La désertion (momentanée) du Figaro donna à penser. Quoi ! cette volte-face pour quelques centaines de désabonnements ! Les juifs ne sont-ils pas assez riches pour compenser cette perte ? Ou serait-il vrai que Zola n’a point été payé ?

La lettre de Zola à la Jeunesse ne resta pas sans écho. Un groupe de jeunes gens lui répondit par une adhésion publique :

Nous ne savons si Dreyfus est innocent ou coupable ; mais, tous, nous voulons que cette affaire soit conduite avec impartialité.
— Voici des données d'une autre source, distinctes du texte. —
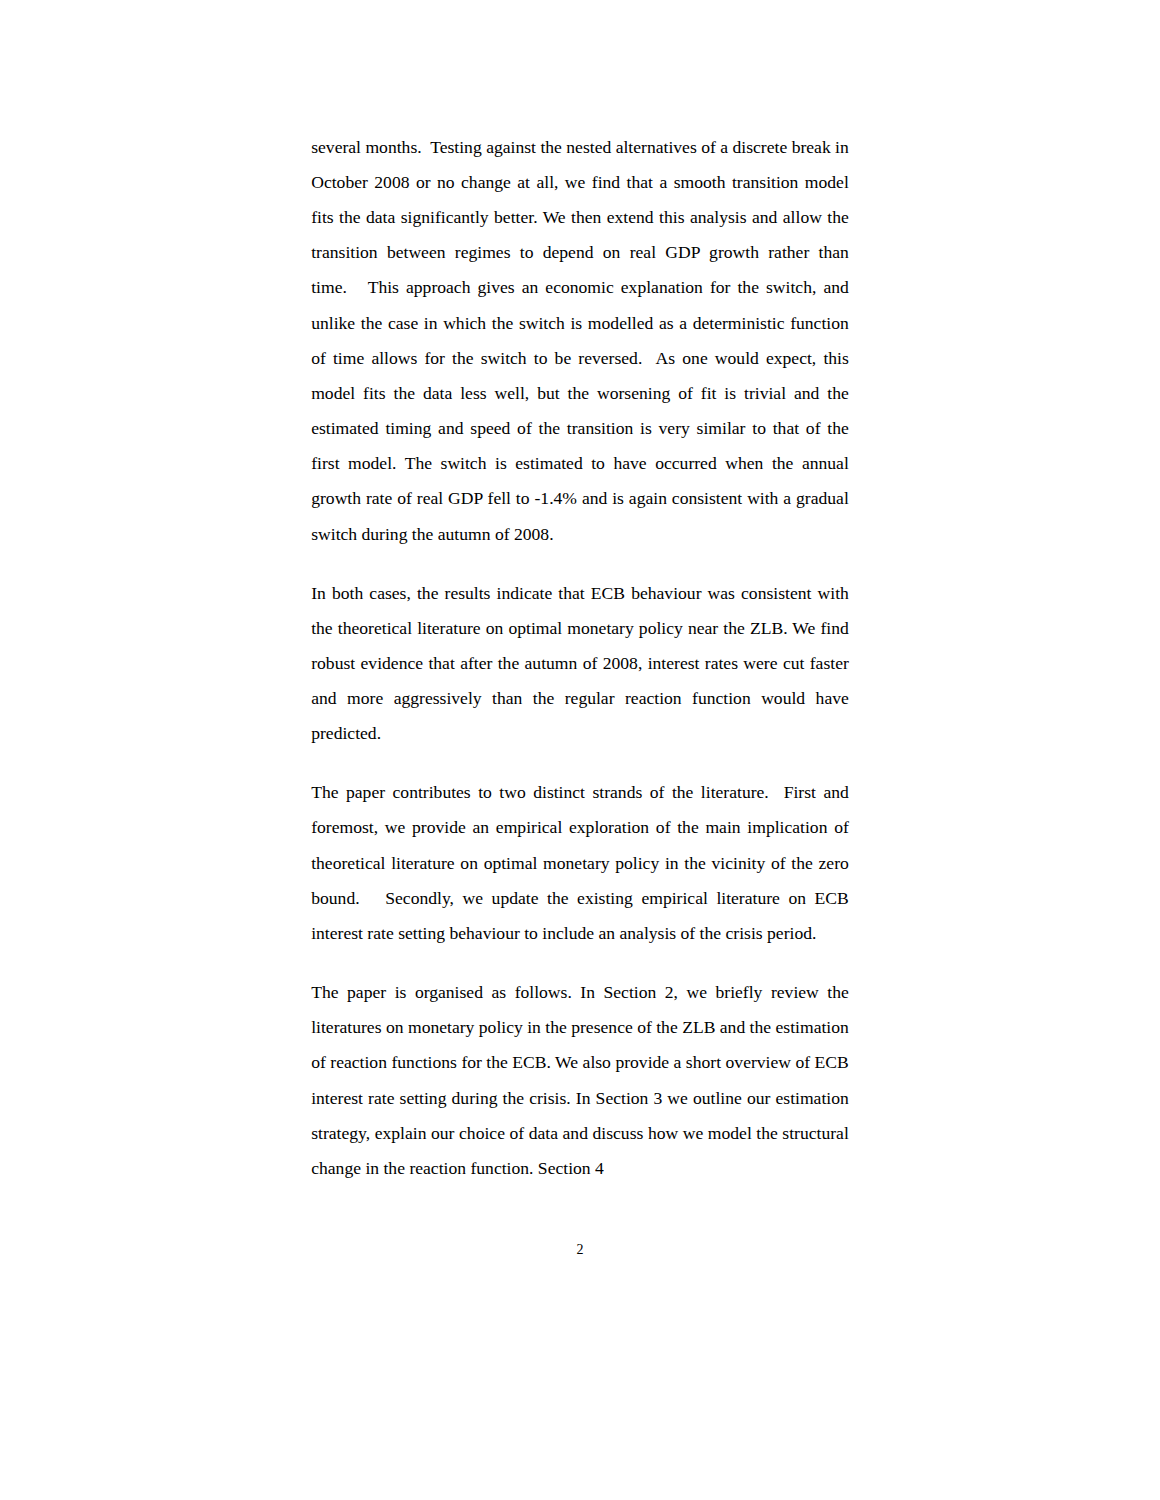several months. Testing against the nested alternatives of a discrete break in October 2008 or no change at all, we find that a smooth transition model fits the data significantly better. We then extend this analysis and allow the transition between regimes to depend on real GDP growth rather than time. This approach gives an economic explanation for the switch, and unlike the case in which the switch is modelled as a deterministic function of time allows for the switch to be reversed. As one would expect, this model fits the data less well, but the worsening of fit is trivial and the estimated timing and speed of the transition is very similar to that of the first model. The switch is estimated to have occurred when the annual growth rate of real GDP fell to -1.4% and is again consistent with a gradual switch during the autumn of 2008.
In both cases, the results indicate that ECB behaviour was consistent with the theoretical literature on optimal monetary policy near the ZLB. We find robust evidence that after the autumn of 2008, interest rates were cut faster and more aggressively than the regular reaction function would have predicted.
The paper contributes to two distinct strands of the literature. First and foremost, we provide an empirical exploration of the main implication of theoretical literature on optimal monetary policy in the vicinity of the zero bound. Secondly, we update the existing empirical literature on ECB interest rate setting behaviour to include an analysis of the crisis period.
The paper is organised as follows. In Section 2, we briefly review the literatures on monetary policy in the presence of the ZLB and the estimation of reaction functions for the ECB. We also provide a short overview of ECB interest rate setting during the crisis. In Section 3 we outline our estimation strategy, explain our choice of data and discuss how we model the structural change in the reaction function. Section 4
2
Qu’importent les arguties parlementaires ou les colères ridicules d’une Chambre qui s’imagine qu’on résout une question judiciaire avec un ordre du

  1. Lanterne du 30 novembre 1897.
  2. Petite République du 11 décembre : « Si la terrible sentence avait accablé un pauvre homme, sans relations, sans fortune… Autour du procès, ce sont deux fractions de la classe privilégiée qui se heurtent ; les groupements opportunistes, protestants et juifs, d’un côté, les groupements cléricaux et militaires, de l’autre, sont aux prises. » Dans le même article, où les contradictions abondent, Jaurès dénonce la communication des pièces secrètes « comme le crime des crimes » ; Mercier et ses associés sont « des Judas qui trahissent le droit de l’humanité ».